As long as they are not attached over the entire circumference, the number, length, width, attachment location, etc. can be changed as appropriate.

(3) In the metal detection device l using the metal detection section 3 described above, the detection sensitivity (the magnitude of the output signal) of the metal detection section 3 is determined by the angle of the magnetic field with respect to the detected object 5 (so-called phase angle). It has the property of changing. The relationship between this phase angle and detection sensitivity differs depending on the type of metal.

Therefore, if the type of metal constituting the metal foreign matter M mixed in the object to be detected 5 is known in advance, it is possible to use a thick metal body as the checking metal body 6. In this case, it is sufficient to select a metal different from the constituent metal of the foreign metal object M, and to set a phase angle such that the detection sensitivity for the metal foreign object M is high and the detection sensitivity for the checking metal body 6 is low.

(4) In the embodiment described above, the ability deterioration detection lamp 9 was used as a warning means when the metal detection ability decreased and was turned on, but the belt conveyor 2 was stopped or a buzzer sounded.
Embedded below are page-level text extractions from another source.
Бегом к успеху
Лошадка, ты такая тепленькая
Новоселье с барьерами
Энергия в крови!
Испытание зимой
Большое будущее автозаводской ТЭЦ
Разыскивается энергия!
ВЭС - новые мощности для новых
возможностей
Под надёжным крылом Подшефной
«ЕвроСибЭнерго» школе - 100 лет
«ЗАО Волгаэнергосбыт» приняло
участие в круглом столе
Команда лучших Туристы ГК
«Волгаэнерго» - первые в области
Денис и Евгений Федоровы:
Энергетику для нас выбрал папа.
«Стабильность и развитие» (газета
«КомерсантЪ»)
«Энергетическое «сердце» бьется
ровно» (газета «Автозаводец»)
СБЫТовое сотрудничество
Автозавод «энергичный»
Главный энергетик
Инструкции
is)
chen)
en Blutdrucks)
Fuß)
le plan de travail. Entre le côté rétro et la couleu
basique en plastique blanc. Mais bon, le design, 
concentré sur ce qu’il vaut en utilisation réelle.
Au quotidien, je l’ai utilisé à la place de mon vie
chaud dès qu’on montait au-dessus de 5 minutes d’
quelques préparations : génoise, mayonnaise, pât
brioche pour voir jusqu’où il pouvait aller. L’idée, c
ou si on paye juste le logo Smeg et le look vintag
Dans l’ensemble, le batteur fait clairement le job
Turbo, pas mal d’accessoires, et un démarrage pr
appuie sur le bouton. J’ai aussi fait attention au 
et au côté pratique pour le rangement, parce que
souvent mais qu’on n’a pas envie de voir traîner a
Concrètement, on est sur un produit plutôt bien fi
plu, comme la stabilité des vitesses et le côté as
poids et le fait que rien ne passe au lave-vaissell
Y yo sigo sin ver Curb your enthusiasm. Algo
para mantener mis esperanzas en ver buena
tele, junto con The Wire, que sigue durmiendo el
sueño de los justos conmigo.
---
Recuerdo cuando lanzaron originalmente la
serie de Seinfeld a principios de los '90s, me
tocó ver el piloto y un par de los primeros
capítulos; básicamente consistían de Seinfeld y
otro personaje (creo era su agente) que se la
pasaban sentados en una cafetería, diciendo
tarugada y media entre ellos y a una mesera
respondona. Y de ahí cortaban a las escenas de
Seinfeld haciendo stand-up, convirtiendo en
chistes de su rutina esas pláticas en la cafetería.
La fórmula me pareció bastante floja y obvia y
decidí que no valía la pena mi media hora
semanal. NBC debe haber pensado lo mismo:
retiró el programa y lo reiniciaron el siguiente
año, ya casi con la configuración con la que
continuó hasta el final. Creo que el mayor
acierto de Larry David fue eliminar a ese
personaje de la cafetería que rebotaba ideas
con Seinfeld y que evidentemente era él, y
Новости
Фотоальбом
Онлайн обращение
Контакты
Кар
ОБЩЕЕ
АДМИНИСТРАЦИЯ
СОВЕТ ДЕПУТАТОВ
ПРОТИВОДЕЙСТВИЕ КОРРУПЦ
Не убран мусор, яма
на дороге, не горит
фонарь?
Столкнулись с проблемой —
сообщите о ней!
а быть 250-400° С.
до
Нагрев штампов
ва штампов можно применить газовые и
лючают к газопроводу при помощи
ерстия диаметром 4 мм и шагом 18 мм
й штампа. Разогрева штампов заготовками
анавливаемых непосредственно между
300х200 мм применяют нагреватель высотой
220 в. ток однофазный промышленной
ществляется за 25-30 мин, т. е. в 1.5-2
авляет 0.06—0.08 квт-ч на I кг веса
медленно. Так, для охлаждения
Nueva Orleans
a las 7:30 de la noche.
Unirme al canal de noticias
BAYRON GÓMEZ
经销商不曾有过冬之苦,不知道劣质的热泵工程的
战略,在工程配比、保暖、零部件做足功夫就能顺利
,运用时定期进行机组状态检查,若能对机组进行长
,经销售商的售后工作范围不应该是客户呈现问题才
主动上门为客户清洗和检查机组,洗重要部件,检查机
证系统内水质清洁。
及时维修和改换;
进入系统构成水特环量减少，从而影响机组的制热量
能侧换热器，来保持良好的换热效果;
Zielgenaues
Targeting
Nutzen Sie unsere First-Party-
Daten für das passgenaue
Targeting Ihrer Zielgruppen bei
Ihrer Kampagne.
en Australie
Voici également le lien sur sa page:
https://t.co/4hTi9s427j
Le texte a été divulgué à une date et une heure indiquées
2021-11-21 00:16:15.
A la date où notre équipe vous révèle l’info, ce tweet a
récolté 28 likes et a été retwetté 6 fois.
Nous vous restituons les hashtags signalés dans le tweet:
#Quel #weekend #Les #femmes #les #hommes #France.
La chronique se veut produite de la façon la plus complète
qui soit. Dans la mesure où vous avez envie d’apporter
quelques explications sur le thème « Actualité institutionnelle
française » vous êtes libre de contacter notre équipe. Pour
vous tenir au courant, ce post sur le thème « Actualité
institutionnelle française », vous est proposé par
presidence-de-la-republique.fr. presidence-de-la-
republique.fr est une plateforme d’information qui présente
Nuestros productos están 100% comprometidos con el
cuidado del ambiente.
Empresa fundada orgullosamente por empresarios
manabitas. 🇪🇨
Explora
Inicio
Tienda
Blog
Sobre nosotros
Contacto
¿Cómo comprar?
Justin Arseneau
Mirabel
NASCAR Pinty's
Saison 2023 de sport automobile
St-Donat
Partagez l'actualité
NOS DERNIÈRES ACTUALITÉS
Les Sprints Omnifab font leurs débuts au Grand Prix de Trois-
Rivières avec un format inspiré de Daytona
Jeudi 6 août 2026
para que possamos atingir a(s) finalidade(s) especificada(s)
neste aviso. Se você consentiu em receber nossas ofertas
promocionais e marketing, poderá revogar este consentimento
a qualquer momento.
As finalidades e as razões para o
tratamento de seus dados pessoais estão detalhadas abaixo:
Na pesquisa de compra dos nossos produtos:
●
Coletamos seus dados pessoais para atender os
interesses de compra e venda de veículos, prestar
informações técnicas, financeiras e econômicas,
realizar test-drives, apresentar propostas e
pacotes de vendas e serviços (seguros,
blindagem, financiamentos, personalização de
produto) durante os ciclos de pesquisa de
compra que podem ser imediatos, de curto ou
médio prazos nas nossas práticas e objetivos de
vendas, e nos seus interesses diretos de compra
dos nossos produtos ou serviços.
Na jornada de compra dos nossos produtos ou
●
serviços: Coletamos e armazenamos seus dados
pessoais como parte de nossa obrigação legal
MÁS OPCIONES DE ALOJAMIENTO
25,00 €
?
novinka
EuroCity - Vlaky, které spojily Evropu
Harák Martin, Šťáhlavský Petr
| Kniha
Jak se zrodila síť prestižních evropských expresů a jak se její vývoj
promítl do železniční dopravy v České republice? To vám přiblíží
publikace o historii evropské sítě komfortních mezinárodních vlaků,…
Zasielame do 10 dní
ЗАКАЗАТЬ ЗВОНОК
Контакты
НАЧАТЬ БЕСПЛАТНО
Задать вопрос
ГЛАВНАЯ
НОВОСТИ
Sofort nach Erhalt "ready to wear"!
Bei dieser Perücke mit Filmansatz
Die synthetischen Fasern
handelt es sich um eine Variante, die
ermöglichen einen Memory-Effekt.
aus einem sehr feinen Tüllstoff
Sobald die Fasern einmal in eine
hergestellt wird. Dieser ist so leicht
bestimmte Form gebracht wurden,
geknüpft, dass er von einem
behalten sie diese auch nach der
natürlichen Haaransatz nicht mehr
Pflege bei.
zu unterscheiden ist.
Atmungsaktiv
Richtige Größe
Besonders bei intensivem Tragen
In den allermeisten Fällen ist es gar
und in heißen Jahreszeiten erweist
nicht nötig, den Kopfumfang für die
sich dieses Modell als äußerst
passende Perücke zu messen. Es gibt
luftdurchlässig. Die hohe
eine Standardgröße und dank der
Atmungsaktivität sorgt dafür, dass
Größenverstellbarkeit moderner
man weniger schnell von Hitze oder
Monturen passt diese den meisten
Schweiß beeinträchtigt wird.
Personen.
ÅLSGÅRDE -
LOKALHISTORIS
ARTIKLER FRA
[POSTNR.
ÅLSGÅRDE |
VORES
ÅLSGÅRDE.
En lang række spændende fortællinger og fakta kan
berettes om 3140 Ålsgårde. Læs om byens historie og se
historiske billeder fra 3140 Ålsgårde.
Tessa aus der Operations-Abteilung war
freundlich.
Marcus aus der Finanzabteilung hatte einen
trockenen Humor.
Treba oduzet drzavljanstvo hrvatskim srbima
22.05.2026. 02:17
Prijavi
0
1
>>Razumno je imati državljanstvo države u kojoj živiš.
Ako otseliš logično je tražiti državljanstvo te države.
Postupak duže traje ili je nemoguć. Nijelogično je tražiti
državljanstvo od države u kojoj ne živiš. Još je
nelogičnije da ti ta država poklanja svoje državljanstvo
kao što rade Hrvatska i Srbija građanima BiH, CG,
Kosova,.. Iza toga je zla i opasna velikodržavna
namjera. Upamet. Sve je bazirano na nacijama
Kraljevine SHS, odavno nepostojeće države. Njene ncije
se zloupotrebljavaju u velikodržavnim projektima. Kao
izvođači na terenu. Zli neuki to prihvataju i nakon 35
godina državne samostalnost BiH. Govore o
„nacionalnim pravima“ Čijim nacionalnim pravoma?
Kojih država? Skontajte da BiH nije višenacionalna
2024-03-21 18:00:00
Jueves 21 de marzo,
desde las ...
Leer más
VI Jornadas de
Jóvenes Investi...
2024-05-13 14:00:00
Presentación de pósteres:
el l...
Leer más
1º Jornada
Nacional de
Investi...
Good too.

(5) The abnormality detection mechanism of the present invention can be applied to metal detection devices for foods, medicines, sewn products, iron and steel, etc.

[Effects of the Invention] As detailed above, according to the abnormality detection mechanism of the present invention, even when the metal detection ability of the metal detection section decreases,
This makes it possible to detect the decline in detection ability early and reliably. Therefore, it is possible to improve the efficiency of metal detection work compared to the conventional technique in which a test piece is manually used at regular intervals.

[Brief explanation of drawings]

The drawings show an embodiment embodying the present invention, FIG. 1 is a diagram showing the electrical configuration of a control device in a metal detection device, FIG. 2 is a perspective view showing an outline of the metal detection device, and FIG. It is a time chart for showing the action of the metal detection device. 2... Belt conveyor as a conveyance means, 3... Metal detection unit, 5... Detected object, 6... Metal tape as a checking metal object, 9... Decrease in ability as a warning means Discovery lamp, 13...Second comparator as comparison means, M...Metal foreign object.

Claims (1)

[Claims] 1. A conveying means (2) for conveying the detected object (5), and a metal foreign object (M) attached to or attached to the detected object (5) in the path of the conveying means (2). A metal detection unit (3) that outputs a signal when the metal is mixed in the metal, a checking metal body (6) that moves as the conveying means (2) is driven, and the checking metal body (6). ) metal detection part (3)
a comparison means (13) for comparing the signal level from the metal detector with a predetermined level value; and detecting a decrease in the detection ability of the metal detection section (3) based on the comparison result by the comparison means (13). An abnormality detection mechanism for a metal detection device, comprising: a warning means (9) for issuing a warning.